My favourite TV project I’ve ever been involved in is… It’s a hard one, because Conchords was my first TV show. It was with my mates and it totally blew my mind, because I never thought I’d ever get to America and be doing Kiwi comedy for the world. It really was a huge moment and made my own career flourish, but ultimately I would have to say Our Flag Means Death. Not just because I am in a costume, but because of the representation on that show and the subjects that we dealt with. I think it was done beautifully and set in a time where you had this juxtaposition of horrific pirate violence mixed with silliness, love and kindness. It was a beautiful thing to make, and I’m really proud of my work on that and the work of a huge number of New Zealanders.

Fred Armisen and Rhys Darby in Our Flag Means Death

My dream TV project to work on is… The original Battlestar Galactica. I would be a new hot shot pilot, like Starbuck, but I’d be funny, and still I’d have my accent. Everyone would be really interested in where I’m where am I actually from, and I’d just say “well, just like you guys, we’re all from Earth, and we’re trying to get back to it”. I think that would be pretty cool. 

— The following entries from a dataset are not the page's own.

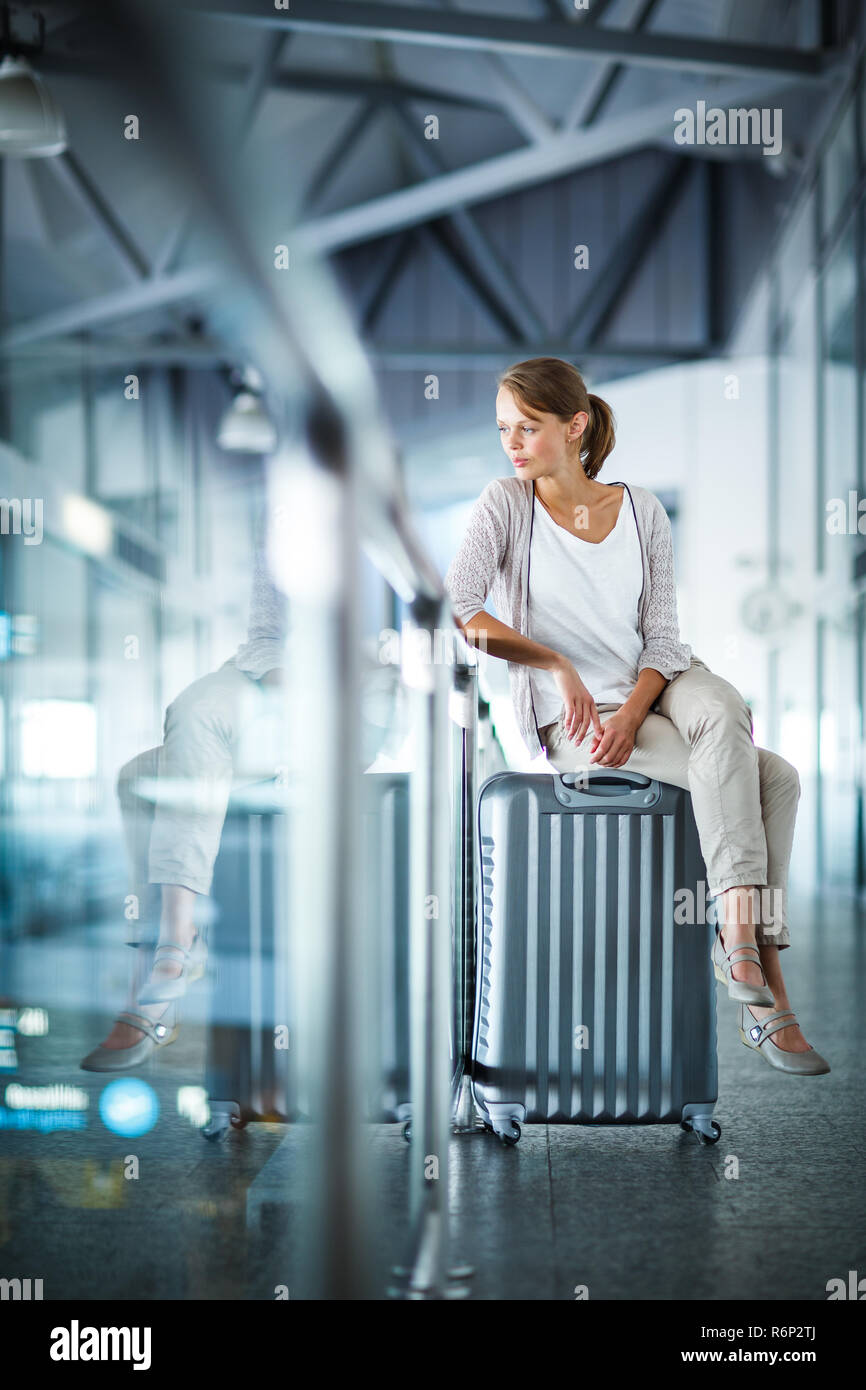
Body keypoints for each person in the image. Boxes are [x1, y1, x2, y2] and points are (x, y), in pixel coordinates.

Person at [444, 356, 828, 1076]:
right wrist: (554, 664)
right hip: (576, 718)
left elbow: (662, 636)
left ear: (576, 425)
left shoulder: (641, 508)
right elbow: (463, 611)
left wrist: (637, 710)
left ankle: (736, 940)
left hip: (657, 688)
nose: (513, 443)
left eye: (528, 427)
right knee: (773, 780)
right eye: (504, 429)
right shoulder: (506, 503)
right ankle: (764, 987)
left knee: (730, 717)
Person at [80, 546, 290, 1071]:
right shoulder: (282, 510)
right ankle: (156, 959)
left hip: (346, 695)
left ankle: (174, 949)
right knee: (137, 778)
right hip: (270, 679)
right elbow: (267, 636)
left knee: (196, 714)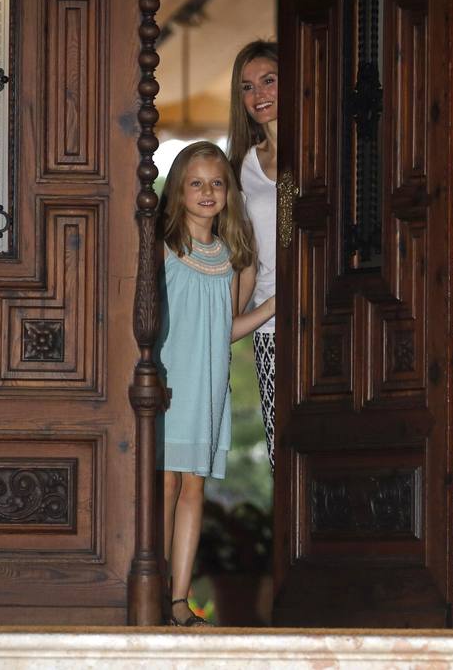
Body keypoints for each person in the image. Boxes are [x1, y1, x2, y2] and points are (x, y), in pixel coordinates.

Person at [158, 140, 275, 627]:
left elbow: (226, 326)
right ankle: (154, 590)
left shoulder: (230, 256)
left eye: (217, 183)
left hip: (207, 384)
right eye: (196, 183)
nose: (207, 191)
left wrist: (272, 306)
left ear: (228, 192)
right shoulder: (161, 247)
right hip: (168, 381)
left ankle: (179, 601)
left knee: (193, 490)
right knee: (163, 486)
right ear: (179, 192)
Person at [226, 40, 279, 470]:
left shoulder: (324, 152)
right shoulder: (244, 166)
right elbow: (248, 259)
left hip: (328, 320)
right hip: (271, 330)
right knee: (283, 453)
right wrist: (227, 318)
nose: (258, 94)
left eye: (268, 81)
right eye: (247, 87)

My most controversial TV opinion is… Remakes: do we need them? Some work and some don’t. There’s some really great nostalgic stuff in the 80s like Magnum PI and MacGyver, which got remade and lasted quite a few seasons, although I dropped out after watching a couple of episodes. But then there are some shows that might have worked really well in the 80s, and you watch them back now and they’re dreadful. There is racism and sexism and all this stuff that is not funny anymore. We’ve changed as humans and we’ve become better, and sometimes it is good to update a concept and make sure that it’s more inclusive and everyone can enjoy it. So actually maybe I think remakes are both good and bad – not very controversial. 

The last thing I watched on television is… The Day of the Jackal with Eddie Redmayne. I highly recommend it.